A flagship floating wind unit designed to cut emissions from offshore oil & gas platforms is on track to be in the water by 2024, following the award of new funding to Norway’s Odfjell Oceanwind.

The contractor has landed some NKr10m ($1.1m) from Enova, Norway’s fund for climate and energy technologies, to fine-tune engineering of its mobile offshore wind unit (MOWU) concept, which will marry an 11MW Siemens Gamesa turbine with Odfjell Oceanwind’s WindGrid hybrid system to part-power oil & gas production platforms.

The technology is calculated as capable of taking over from gas turbines on host offshore oil & gas installations to cut CO2 emissions by 60-70%.

“This award marks another milestone on our roadmap towards commercial floating wind power, and will be an important enabler for us… to progress the first MOWU contracts for oil & gas installations on the Norwegian continental shelf,” said Odfjell Oceanwind CEO Per Lund.

“Our customers have high ambitions for reducing carbon footprint from their activities, and our solutions offer an attractive alternative to expensive and controversial electrification by use of shore power cables.”

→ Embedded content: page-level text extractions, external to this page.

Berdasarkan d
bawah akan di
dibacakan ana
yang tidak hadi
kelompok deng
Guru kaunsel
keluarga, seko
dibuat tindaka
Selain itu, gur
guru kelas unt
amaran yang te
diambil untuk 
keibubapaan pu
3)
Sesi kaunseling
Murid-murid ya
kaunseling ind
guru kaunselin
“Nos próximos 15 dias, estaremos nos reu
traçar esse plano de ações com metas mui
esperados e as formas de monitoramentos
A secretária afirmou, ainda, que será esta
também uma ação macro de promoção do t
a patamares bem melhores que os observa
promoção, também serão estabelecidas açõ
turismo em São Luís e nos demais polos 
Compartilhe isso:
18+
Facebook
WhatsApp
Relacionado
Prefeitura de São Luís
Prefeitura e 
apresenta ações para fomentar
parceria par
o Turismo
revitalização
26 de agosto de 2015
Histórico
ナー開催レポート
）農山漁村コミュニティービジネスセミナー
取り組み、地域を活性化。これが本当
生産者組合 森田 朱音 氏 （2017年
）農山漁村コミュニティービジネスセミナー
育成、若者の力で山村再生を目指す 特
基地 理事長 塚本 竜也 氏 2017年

Oskar Gärdemann, marketing manager for industry at Enova, said: “In the transition to a low-emission society, we need to develop technologies that contributes to increased production of renewable energy.

“There are still a number of technological challenges associated with floating wind, and for Enova it is important to support studies to form a good basis for decision-making so that Odfjell Oceanwind can test and further develop [such] technologies.”

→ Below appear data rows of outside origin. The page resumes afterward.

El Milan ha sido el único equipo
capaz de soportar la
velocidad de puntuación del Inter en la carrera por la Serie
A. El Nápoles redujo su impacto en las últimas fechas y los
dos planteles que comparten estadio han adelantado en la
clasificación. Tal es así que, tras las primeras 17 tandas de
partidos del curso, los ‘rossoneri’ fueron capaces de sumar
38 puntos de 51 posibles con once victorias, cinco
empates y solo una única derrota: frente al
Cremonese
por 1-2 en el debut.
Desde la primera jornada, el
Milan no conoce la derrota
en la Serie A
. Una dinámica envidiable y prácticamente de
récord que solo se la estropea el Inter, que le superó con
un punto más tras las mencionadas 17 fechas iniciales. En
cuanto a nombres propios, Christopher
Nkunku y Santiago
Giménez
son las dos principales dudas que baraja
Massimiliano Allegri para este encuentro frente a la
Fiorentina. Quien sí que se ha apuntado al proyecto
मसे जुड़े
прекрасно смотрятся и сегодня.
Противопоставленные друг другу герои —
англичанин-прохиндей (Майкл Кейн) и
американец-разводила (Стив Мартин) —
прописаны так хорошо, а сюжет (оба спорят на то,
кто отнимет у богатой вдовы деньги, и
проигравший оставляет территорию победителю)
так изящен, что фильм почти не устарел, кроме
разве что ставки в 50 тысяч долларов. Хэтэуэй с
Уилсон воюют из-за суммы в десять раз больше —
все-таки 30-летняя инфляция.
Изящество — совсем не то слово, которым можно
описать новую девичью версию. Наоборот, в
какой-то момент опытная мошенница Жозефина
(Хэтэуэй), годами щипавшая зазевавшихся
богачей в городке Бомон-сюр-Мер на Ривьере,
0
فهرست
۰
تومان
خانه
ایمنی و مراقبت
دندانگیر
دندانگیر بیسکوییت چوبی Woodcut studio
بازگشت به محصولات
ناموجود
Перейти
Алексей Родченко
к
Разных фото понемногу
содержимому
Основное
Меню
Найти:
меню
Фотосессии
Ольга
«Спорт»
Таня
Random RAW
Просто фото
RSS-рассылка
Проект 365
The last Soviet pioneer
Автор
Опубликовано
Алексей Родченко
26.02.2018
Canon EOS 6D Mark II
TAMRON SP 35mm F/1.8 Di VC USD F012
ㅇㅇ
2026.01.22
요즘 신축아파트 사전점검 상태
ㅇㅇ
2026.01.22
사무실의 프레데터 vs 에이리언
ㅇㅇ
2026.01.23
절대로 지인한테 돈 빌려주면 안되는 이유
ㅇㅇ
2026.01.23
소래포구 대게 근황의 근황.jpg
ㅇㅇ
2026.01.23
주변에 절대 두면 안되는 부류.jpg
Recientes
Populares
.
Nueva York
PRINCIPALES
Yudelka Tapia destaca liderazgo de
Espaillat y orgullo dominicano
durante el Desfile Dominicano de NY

The grant will help fund engineering and planning activities in the second half of 2021 to “provide a sound foundation for an investment decision”, he added.

The MOWU concept in June received a technical seal of approval from classification body DNV.

Floating wind-powered oil & gas production is not a new concept. A pioneering project called Win-Win was launched in 2013 but met with a mixed reaction in the energy industry, with pragmatists seeing it as a means to reducing emissions from ageing petroleum assets while further field-proving floating wind technology, while purists viewed it as a gateway to the ‘dirtification’ of wind.

Global markets have in the last year shifted opinion with Norwegian energy giant Equinor on track to build Hywind Tampen, an 88MW floating wind array to be wired into the Snorre-Gullfaks complex in the North Sea, and several other projects now bubbling away for similar schemes in off Europe, in the US Gulf, off Southeast Asia and even off Canada.